I could go on from here and write a book about the old building and its scary version of an elevator, the cafateria (referred to in Europe as a "canteen"), and the weird linolium on all the floors and how I went back to Prague a couple years later to visit everyone and saw their nifty new studio, but this is a story about my grandpa's Readers Diget Radio!
When i was in Prague I stayed in touch with my mom and let her know what days I had recorded a show and what frequencies I would be on and what times. And, it turned out that my biggest fan was... my grandma! She would go into Grandpa's room at the right times in the evening and find the right frequency on the big goofy Reader's Digest radio, and listen to me reading news and features on Radio Prague!

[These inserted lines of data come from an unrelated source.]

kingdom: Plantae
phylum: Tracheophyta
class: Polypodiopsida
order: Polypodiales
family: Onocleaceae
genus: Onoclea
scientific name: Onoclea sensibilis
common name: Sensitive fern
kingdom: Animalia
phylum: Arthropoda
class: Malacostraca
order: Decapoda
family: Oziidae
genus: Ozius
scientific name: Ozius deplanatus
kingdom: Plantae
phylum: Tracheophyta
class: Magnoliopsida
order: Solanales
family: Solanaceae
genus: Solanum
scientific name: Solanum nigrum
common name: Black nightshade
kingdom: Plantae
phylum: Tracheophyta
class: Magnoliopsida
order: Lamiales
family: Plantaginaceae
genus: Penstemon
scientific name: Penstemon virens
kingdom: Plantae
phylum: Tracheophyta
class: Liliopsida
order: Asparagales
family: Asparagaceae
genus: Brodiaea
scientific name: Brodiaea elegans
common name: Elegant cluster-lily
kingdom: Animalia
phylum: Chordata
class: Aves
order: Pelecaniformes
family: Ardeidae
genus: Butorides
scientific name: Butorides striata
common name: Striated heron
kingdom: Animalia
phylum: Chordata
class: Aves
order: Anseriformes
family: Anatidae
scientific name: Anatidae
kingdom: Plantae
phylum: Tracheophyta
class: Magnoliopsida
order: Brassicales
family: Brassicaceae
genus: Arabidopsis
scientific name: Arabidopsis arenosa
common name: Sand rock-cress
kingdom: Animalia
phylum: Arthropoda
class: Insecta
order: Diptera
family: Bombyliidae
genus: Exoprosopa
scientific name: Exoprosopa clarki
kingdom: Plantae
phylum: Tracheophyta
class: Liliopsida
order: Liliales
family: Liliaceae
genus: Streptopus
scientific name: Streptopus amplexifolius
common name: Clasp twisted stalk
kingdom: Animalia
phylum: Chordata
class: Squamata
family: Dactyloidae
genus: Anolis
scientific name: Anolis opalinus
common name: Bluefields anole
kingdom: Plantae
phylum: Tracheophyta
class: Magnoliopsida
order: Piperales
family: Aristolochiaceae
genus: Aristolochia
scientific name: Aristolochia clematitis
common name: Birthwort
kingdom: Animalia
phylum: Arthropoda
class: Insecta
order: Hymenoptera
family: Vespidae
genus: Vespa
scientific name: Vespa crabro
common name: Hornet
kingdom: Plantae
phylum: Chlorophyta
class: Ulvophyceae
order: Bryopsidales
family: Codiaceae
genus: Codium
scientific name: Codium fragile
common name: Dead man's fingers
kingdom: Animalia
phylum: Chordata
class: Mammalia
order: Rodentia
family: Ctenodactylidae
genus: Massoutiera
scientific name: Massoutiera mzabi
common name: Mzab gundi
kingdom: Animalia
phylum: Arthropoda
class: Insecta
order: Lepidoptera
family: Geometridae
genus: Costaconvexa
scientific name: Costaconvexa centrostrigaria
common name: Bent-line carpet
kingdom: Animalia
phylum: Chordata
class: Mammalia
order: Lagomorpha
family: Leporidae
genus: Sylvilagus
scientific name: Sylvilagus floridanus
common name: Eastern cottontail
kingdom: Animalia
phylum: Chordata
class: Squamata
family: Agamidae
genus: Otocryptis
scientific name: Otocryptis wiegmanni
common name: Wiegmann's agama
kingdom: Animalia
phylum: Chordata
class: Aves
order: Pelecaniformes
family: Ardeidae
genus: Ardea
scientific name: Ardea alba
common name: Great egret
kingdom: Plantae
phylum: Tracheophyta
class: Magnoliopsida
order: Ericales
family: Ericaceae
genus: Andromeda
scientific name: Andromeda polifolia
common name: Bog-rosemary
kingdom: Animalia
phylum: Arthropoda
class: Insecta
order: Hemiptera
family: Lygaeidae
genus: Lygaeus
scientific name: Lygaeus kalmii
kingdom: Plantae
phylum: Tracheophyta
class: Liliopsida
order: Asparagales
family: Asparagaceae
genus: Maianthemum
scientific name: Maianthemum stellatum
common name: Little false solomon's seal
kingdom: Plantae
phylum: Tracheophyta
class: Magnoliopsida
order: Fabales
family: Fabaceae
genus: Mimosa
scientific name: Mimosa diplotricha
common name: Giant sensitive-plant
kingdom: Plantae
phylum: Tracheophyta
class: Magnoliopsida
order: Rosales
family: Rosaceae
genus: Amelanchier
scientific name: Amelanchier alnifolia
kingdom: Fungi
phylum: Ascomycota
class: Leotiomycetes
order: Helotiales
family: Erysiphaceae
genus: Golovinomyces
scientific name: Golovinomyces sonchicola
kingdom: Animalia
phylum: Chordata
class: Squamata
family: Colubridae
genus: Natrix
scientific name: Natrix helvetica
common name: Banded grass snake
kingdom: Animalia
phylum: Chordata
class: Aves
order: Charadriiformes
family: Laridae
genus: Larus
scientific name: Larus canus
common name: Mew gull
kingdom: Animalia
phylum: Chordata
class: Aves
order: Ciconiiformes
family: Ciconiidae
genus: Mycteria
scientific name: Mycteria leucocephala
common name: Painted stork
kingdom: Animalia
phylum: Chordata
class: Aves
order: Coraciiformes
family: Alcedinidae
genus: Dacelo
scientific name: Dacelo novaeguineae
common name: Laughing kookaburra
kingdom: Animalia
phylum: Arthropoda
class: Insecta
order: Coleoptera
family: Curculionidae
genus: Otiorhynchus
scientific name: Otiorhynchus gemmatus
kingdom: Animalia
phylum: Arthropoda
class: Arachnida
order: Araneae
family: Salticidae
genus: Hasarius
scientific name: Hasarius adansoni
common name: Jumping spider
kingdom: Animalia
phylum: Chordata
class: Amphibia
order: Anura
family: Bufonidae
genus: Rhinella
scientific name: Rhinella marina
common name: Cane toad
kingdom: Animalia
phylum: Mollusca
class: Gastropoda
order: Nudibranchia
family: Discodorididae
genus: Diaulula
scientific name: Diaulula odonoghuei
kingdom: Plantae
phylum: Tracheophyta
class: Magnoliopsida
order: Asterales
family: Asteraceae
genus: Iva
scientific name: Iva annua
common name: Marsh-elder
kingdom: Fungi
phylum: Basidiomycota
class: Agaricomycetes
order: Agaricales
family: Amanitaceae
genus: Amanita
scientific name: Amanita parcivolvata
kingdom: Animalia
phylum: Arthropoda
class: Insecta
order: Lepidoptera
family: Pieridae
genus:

A few years later when I was at their house for a visit they gave me that radio, and I still have it. It needs to be fixed, and I will fix it. Becuase when I first listened to it when I was a kid, I never would have guessed that one day my own voice would be coming out of it from one of those mysterious far away countries.
Hard to believe that not too many years later stations like Radio Prague were all but gone. Now they truly are gone, reduced to onine "broadcasts," mere shells of their former selves. And for a few weeks I had the chance to be part of what is now radio history... the Readers Digest Radio and I.